Instructions for the task: Reproduce the rows below word for word, omitting the pictures.

──────── Source material

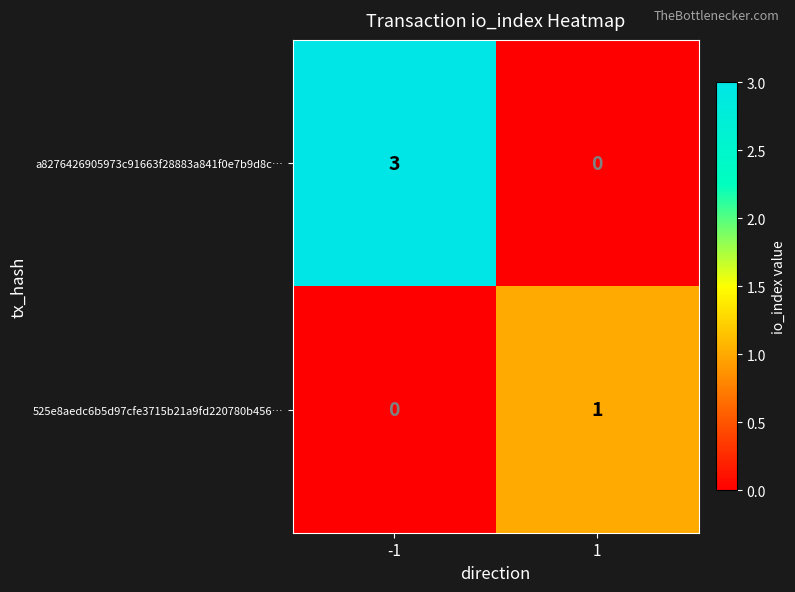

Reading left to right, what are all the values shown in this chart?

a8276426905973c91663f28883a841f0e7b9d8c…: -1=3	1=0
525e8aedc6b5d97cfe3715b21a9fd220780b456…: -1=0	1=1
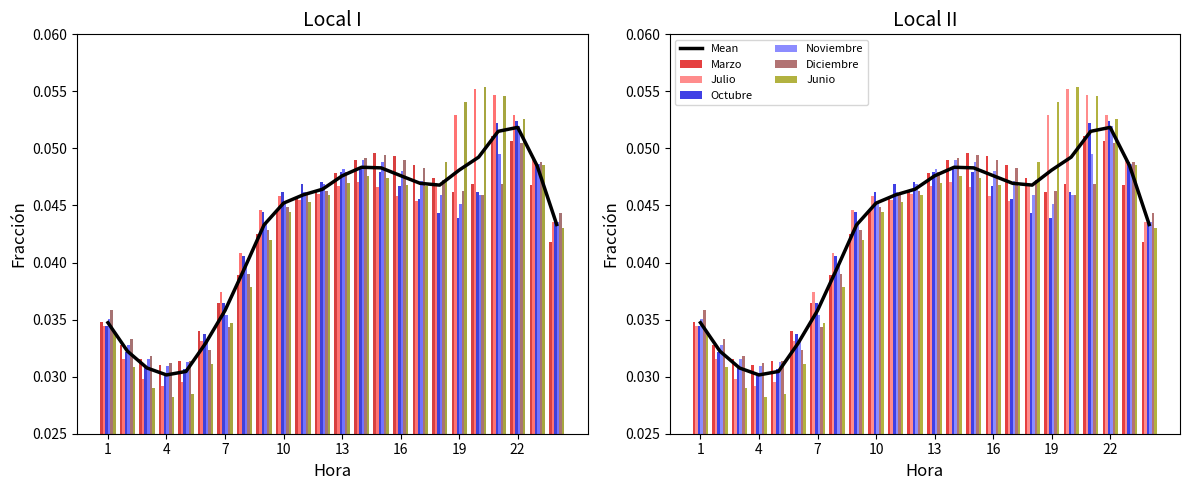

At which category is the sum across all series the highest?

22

────────────────

Written answer:
Reading left to right, what are all the values shown in this chart?

a8276426905973c91663f28883a841f0e7b9d8c…: -1=3	1=0
525e8aedc6b5d97cfe3715b21a9fd220780b456…: -1=0	1=1

At which category is the sum across all series the highest?

22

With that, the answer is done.